To test the hypotheses, Lu and his colleagues wanted to utilize communities in which bacteria cooperate or compete in easily observable and controllable ways. They turned to synthetic communities of Lactococcus lactis, the bacterium that helps ferment milk into cheese, due to their reduced complexity compared to native ecologies.

One important way that microbes interact is through the exchange of the compounds they produce—nutrients, chemical signals, and even toxins that kill off competitors. Lu’s team created two L. lactis strains, Cα and Cβ, each of which could produce one subunit of an antimicrobial peptide (small protein) called nisin.

“Each of the strains is able to produce an inactive subunit. However, when together, the two strains released subunits that self-assemble into active nisin,” Lu said. Experiments confirmed that, when teamed up, the engineered Cα and Cβ could indeed cooperate to fight against Ks, another strain which produces its own toxin.

The team examined the outcomes of communities formed by Cα, Cβ and Ks, and found that increasing the variations of Cα—Cβ cooperation, from either altered labor partition or random sampling, drives the community into distinct structures. They also studied ecosystem succession in different environmental pH using Cα, Cβ and another strain, Kp, that is resistant to bacteriocin at certain levels of acidity.

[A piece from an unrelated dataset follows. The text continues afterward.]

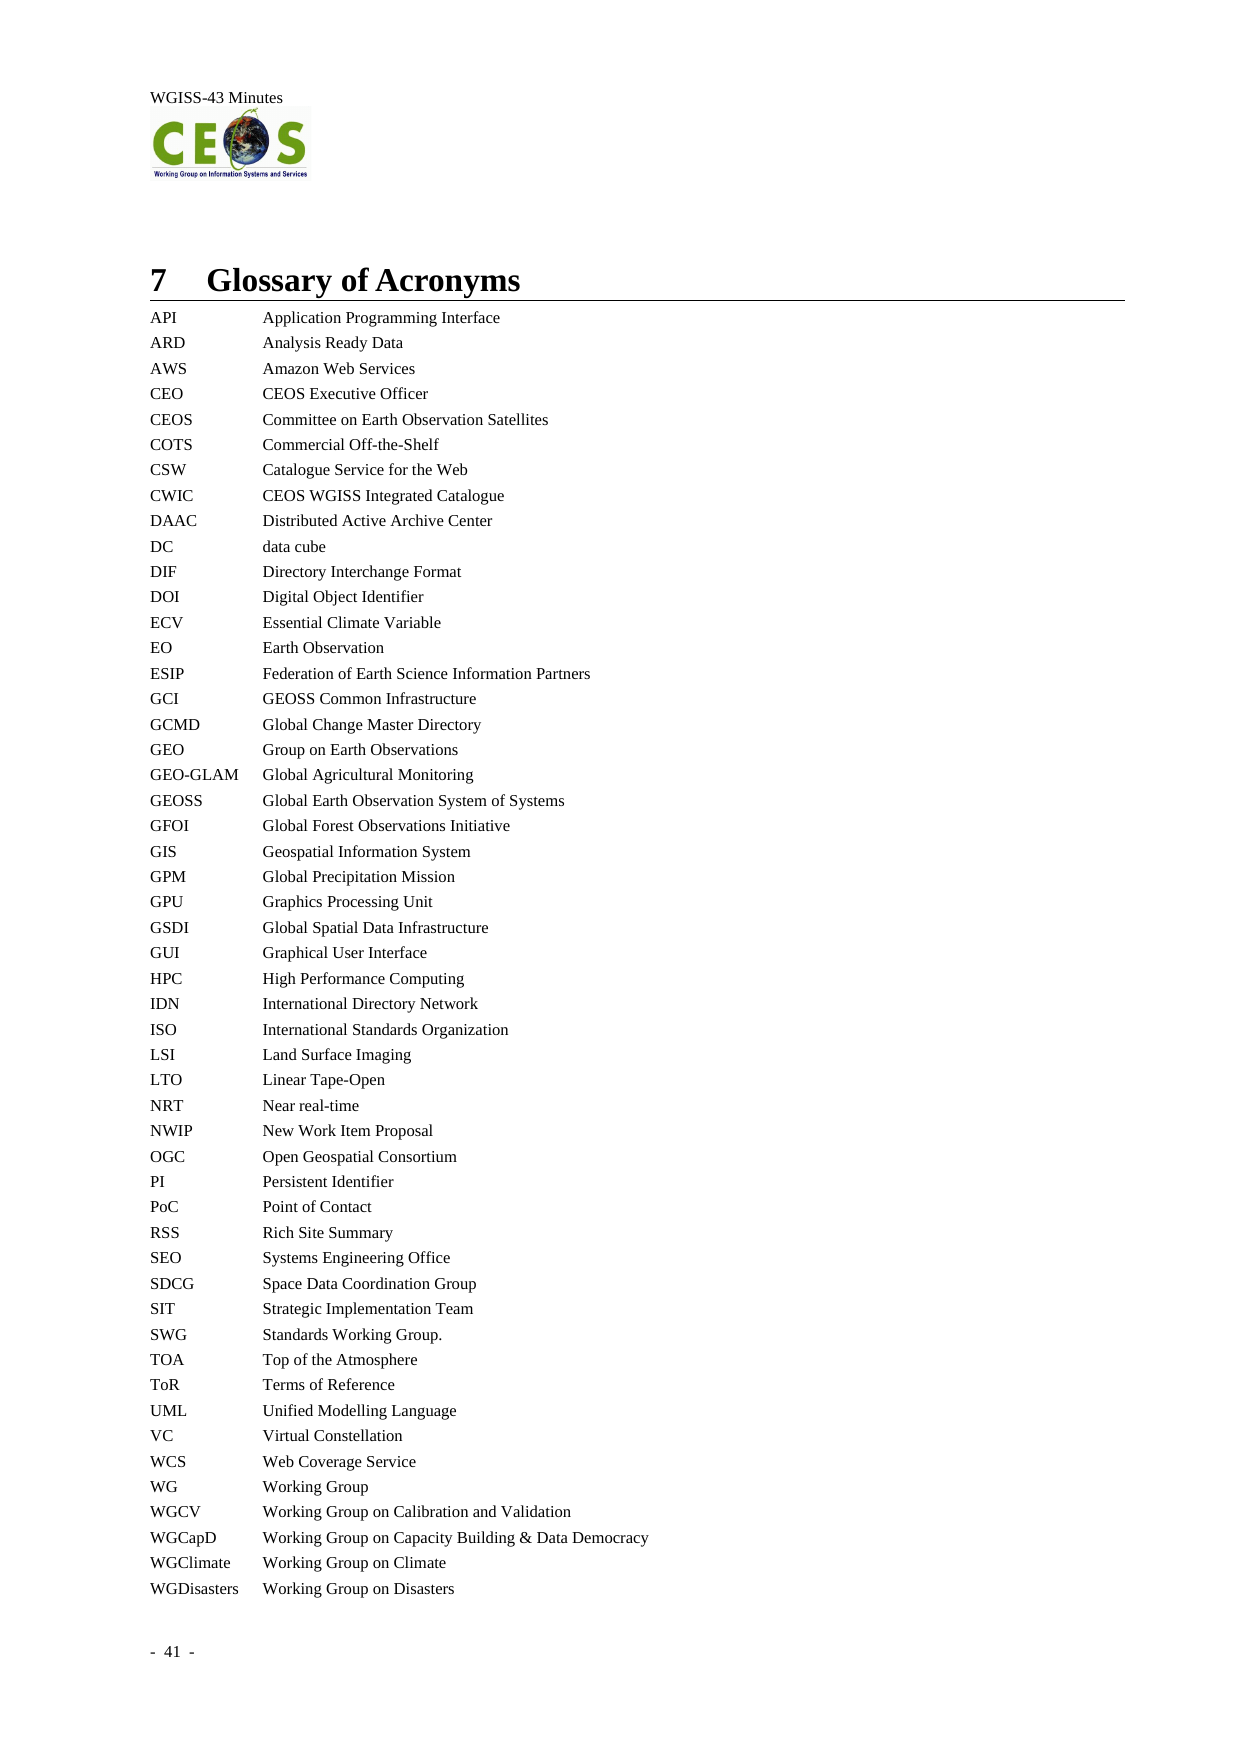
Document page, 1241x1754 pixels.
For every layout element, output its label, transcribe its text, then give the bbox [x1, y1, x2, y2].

Their study showed that, when the cooperation and competition are additionally modulated by pH, ecosystem succession becomes jointly controlled by the variations of both interactions and yields more diversified dynamics—some communities changed dramatically over time, while other stayed more stable.

The researchers constructed mathematical models that explicitly incorporated the variability of interaction into ecosystem description.

“Asking for seamless integration of experiment and modeling was the most challenging part [of the study]. But it was also the most exciting part, because the model—which incorporated the variability from the experimental measures—allowed us to correctly predict the behavior [of the microbial communities,]” Lu said.

The team hopes that this work would serve as a foundational step toward the analysis, prediction, and engineering of complex communities such as those that we rely on for many human endeavors and our own health. “This study used simple, synthetic consortia,” Lu said “We look forward to working on naturally occurring communities . . . hopefully by studying those native ecologies, we will be able to establish basic rules of community organization and even develop feasibility to engineer ecosystem functionality.”

First author Feng Liu is also affiliated with East China University of Science and Technology; first author Junwen Mao is also a physicist at Huzhou University. This work was supported by the National Science Foundation, the Office of Naval Research, and the Department of Energy.